> **Fragmento del texto**:
╔══

La educación es uno de los ejes que sirven para dar coherencia al relato mi vida. Explica mi forma de ser y de actuar a lo largo de los años.

No sólo por la familia en la que crecí, con unos padres de una riqueza cultural, humana y educativa fuera de lo común. Me acuerdo, por ejemplo, de las comidas de mi infancia. Ese momento en el que no sabías el significado de una palabra y tus padres te decían: «búscala». Y entonces te girabas sin moverte de la silla, porque a tu espalda, a unos centímetros de ti cogías el tomo de la enciclopedia correspondiente y buscabas el significado de aquél vocablo. Podías hacerlo porque el hogar de mis padres era un hogar cuyas paredes estaban cubiertas de libros. Y no es una expresión simbólica, sino literal. No había paredes más que en la cocina y en los baños. Los pasillos, nuestras habitaciones, el salón, la entrada…todo eran libros del suelo al techo, además de armarios, juguetes y cosas de casa. Justo ayer le explicaba a mi sobrina en qué consistía uno de los trabajos de su abuelo, aquello de «crítico literario».

Así que el conocimiento, la búsqueda, la educación y la cultura fueron, para bien y para mal, parte de mi infancia. Lograron inocularme el gusanillo de la curiosidad, la lectura, el afán por saber, el cuestionamiento personal constante, la conversación sin límite, la ironía…todo un universo que se podría resumir en la NECESIDAD DE APRENDER.

Luego llegaron mis opciones personales. Pensé estudiar pedagogía y luego psicología, pero a última hora cambié el orden, y empecé psicología con la intención de estudiar después pedagogía. Nunca lo hice. Pero durante mi licenciatura me preparé para hacer un doctorado y dar clases en la universidad. Y la vida, siempre tan inesperadamente maravillosa, me llevó a dar clases en universidades de distintos países, pero no como profesora ni teniendo una tesis doctoral. Todo un camino profesional que me llevó a la NECESIDAD DE ENSEÑAR.

Y para rizar el rizo, llegó mi hijo y me hizo madre. Y entonces la educación reapareció en mi vida de una forma muy diferente. Ya no se trataba de enseñar, sino de formar una personita, de acompañarle en el camino de su vida, de aprender de él y transformar mi ser desde mi IDENTIDAD DE MADRE.

╚══

> **Datos guardados**:
╔══

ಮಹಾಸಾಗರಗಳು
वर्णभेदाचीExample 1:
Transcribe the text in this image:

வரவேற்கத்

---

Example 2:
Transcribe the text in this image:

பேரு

╚══
╔══

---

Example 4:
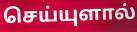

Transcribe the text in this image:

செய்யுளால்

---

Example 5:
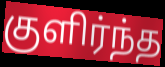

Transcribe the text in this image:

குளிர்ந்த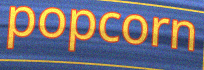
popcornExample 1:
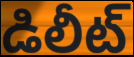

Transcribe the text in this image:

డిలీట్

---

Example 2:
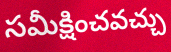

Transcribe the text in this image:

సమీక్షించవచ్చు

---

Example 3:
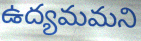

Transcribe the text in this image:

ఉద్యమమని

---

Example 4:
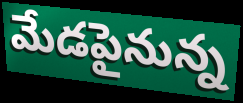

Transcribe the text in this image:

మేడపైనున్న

╚══

> **Tarea propuesta 1**: En el texto sobre la educación en la propia vida, ¿qué partes de la casa de los padres eran las únicas con paredes sin libros?
> **Tarea propuesta 2**: Según el texto sobre la educación en la propia vida, ¿cómo se podía consultar una palabra en la enciclopedia durante las comidas sin levantarse de la silla? Explícalo en una a tres oraciones.
> **Tarea propuesta 3**: Sigue escribiendo el texto sobre la educación en la propia vida a partir de su última oración.

> **Respuesta 1**: La cocina y los baños.

> **Respuesta 2**: Las paredes de la casa de los padres estaban cubiertas de libros del suelo al techo. Por eso el tomo correspondiente de la enciclopedia quedaba a la espalda, a unos centímetros, y bastaba con girarse para cogerlo.

> **Respuesta 3**:
Y en ese proceso, tomé contacto con el sistema educativo como madre, no sólo como profesional. Tenía claras cuáles eran mis opciones de vida para criar a mi hijo, ya las he contado en otros post: el amor, la alegría y el valor. Pero y del sistema? Plantearse no sólo en genérico que me gustaría que el sistema educativo brindara a los niños y niñas, sino mucho más visceral: qué quiero del sistema para mi hijo.

Este fin de semana he tenido una de esas conversaciones «marca Horno» con mi hermano y un amigo suyo en la que les contaba cuáles eran las cosas que quería que formaran parte del proceso educativo de mi hijo. Y al acostarme pensé que merecía la pena contarlas aquí.

Lo primero que quiero para mi hijo es que SE SIENTA AMADO. Quiero que se levante y se acueste con la certeza absoluta de ser amado. Y no porque se lo plantee, o lo sepa, sino porque lo sienta, porque el amor sea para él una vivencia cotidiana innegable tejida de besos, abrazos, palabras, caricias, límites y tiempo de entrega.

Comentábamos en la conversación que para muchos esta primera dimensión se da por hecha, parece obvia cuando se trata de los hijos. Pero mi experiencia en los talleres habla de que es una tarea mucho más pendiente de lo que parece. Muchos padres y madres quieren a sus hijos, pero no logran que ellos se sientan queridos. Porque para lograrlo hace falta tiempo, sutileza, presencia, pero sobre todo creo que hace falta dos cosas primordiales: no tener miedo a mostrar la propia vulnerabilidad y tener una experiencia propia de haberse sentido amado.

Y en ese sentirse amado meto un elemento esencial, que es el disfrute, el placer y la risa. Quiero que el proceso educativo de mi hijo en casa y en su escuela le haga disfrutar, reír, gozar, y preguntarse cuántas sorpresas más podrá descubrir como aquellas. Quiero que la colcha guatemalteca que compré para su cama cuando estaba esperando llene de colores su vida, que la luz del ventanal de su habitación le lleve el sol a su cara, que las canciones que cantamos y bailamos cada mañana se le queden dentro…porque ésa es la base de la alegría. Sentise amado para mí no es sólo sentirse amado por las otras personas sino también por la vida. Sentirse mimado por la vida.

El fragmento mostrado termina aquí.